━━━ RECORDS FOR THIS EXERCISE

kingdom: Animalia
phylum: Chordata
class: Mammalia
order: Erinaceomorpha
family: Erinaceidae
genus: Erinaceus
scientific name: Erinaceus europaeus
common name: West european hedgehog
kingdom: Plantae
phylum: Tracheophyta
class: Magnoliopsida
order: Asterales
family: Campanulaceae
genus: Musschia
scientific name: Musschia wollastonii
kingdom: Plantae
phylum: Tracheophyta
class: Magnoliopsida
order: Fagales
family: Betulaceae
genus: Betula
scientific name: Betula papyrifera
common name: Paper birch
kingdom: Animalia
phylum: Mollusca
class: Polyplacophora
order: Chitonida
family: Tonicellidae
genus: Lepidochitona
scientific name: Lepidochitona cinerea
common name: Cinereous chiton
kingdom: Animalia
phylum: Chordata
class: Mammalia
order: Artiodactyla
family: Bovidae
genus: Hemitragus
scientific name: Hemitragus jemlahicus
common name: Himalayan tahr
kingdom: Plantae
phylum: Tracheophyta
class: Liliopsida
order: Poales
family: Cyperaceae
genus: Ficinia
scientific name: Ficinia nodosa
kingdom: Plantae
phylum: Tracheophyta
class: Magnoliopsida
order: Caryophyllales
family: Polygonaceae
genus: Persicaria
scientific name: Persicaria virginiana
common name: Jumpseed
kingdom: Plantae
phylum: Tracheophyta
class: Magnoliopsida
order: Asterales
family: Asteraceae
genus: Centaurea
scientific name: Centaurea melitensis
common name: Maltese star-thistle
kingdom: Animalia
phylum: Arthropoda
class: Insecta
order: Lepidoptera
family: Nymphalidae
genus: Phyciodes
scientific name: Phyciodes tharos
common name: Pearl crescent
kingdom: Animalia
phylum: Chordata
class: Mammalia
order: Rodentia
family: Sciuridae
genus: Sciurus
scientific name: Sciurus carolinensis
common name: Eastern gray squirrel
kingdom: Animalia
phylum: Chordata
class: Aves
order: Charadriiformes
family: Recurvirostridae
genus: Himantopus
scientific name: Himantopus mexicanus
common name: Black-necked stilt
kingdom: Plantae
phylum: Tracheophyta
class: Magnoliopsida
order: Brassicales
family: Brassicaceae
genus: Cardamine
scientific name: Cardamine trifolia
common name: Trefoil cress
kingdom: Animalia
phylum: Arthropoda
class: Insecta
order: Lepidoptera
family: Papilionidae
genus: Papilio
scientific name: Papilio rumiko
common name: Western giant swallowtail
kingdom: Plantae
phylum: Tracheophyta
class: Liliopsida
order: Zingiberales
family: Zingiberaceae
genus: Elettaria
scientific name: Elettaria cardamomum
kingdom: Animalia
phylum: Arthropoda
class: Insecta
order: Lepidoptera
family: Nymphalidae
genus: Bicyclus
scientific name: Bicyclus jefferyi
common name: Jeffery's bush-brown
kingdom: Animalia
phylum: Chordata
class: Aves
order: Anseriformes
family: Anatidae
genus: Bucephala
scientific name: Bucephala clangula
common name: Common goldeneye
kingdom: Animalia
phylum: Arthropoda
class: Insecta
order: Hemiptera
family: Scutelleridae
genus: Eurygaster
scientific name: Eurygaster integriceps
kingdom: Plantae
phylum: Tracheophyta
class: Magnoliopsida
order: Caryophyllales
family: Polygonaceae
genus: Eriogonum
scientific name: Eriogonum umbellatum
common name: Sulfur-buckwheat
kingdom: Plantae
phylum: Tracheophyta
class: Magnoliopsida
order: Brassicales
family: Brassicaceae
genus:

━━━━━━

Rewrite the material above, swapping every "common name" for "vernacular name" and leaving the rest as it is.

◆ **RIGHT ANSWER**
kingdom: Animalia
phylum: Chordata
class: Mammalia
order: Erinaceomorpha
family: Erinaceidae
genus: Erinaceus
scientific name: Erinaceus europaeus
vernacular name: West european hedgehog
kingdom: Plantae
phylum: Tracheophyta
class: Magnoliopsida
order: Asterales
family: Campanulaceae
genus: Musschia
scientific name: Musschia wollastonii
kingdom: Plantae
phylum: Tracheophyta
class: Magnoliopsida
order: Fagales
family: Betulaceae
genus: Betula
scientific name: Betula papyrifera
vernacular name: Paper birch
kingdom: Animalia
phylum: Mollusca
class: Polyplacophora
order: Chitonida
family: Tonicellidae
genus: Lepidochitona
scientific name: Lepidochitona cinerea
vernacular name: Cinereous chiton
kingdom: Animalia
phylum: Chordata
class: Mammalia
order: Artiodactyla
family: Bovidae
genus: Hemitragus
scientific name: Hemitragus jemlahicus
vernacular name: Himalayan tahr
kingdom: Plantae
phylum: Tracheophyta
class: Liliopsida
order: Poales
family: Cyperaceae
genus: Ficinia
scientific name: Ficinia nodosa
kingdom: Plantae
phylum: Tracheophyta
class: Magnoliopsida
order: Caryophyllales
family: Polygonaceae
genus: Persicaria
scientific name: Persicaria virginiana
vernacular name: Jumpseed
kingdom: Plantae
phylum: Tracheophyta
class: Magnoliopsida
order: Asterales
family: Asteraceae
genus: Centaurea
scientific name: Centaurea melitensis
vernacular name: Maltese star-thistle
kingdom: Animalia
phylum: Arthropoda
class: Insecta
order: Lepidoptera
family: Nymphalidae
genus: Phyciodes
scientific name: Phyciodes tharos
vernacular name: Pearl crescent
kingdom: Animalia
phylum: Chordata
class: Mammalia
order: Rodentia
family: Sciuridae
genus: Sciurus
scientific name: Sciurus carolinensis
vernacular name: Eastern gray squirrel
kingdom: Animalia
phylum: Chordata
class: Aves
order: Charadriiformes
family: Recurvirostridae
genus: Himantopus
scientific name: Himantopus mexicanus
vernacular name: Black-necked stilt
kingdom: Plantae
phylum: Tracheophyta
class: Magnoliopsida
order: Brassicales
family: Brassicaceae
genus: Cardamine
scientific name: Cardamine trifolia
vernacular name: Trefoil cress
kingdom: Animalia
phylum: Arthropoda
class: Insecta
order: Lepidoptera
family: Papilionidae
genus: Papilio
scientific name: Papilio rumiko
vernacular name: Western giant swallowtail
kingdom: Plantae
phylum: Tracheophyta
class: Liliopsida
order: Zingiberales
family: Zingiberaceae
genus: Elettaria
scientific name: Elettaria cardamomum
kingdom: Animalia
phylum: Arthropoda
class: Insecta
order: Lepidoptera
family: Nymphalidae
genus: Bicyclus
scientific name: Bicyclus jefferyi
vernacular name: Jeffery's bush-brown
kingdom: Animalia
phylum: Chordata
class: Aves
order: Anseriformes
family: Anatidae
genus: Bucephala
scientific name: Bucephala clangula
vernacular name: Common goldeneye
kingdom: Animalia
phylum: Arthropoda
class: Insecta
order: Hemiptera
family: Scutelleridae
genus: Eurygaster
scientific name: Eurygaster integriceps
kingdom: Plantae
phylum: Tracheophyta
class: Magnoliopsida
order: Caryophyllales
family: Polygonaceae
genus: Eriogonum
scientific name: Eriogonum umbellatum
vernacular name: Sulfur-buckwheat
kingdom: Plantae
phylum: Tracheophyta
class: Magnoliopsida
order: Brassicales
family: Brassicaceae
genus:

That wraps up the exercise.